### [About this exercise]
Each line of the listing that contains "runs" should be found and copied.

─── Given information ───

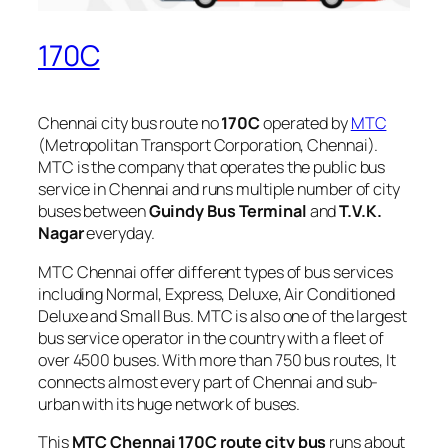
170C
Chennai city bus route no
170C
operated by
MTC
(Metropolitan Transport Corporation, Chennai).
MTC is the company that operates the public bus
service in Chennai and runs multiple number of city
buses between
Guindy Bus Terminal
and
T.V.K.
Nagar
everyday.
MTC Chennai offer different types of bus services
including Normal, Express, Deluxe, Air Conditioned
Deluxe and Small Bus. MTC is also one of the largest
bus service operator in the country with a fleet of
over 4500 buses. With more than 750 bus routes, It
connects almost every part of Chennai and sub-
urban with its huge network of buses.
This
MTC Chennai 170C route city bus
runs about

───

### [Written response]
service in Chennai and runs multiple number of city
runs about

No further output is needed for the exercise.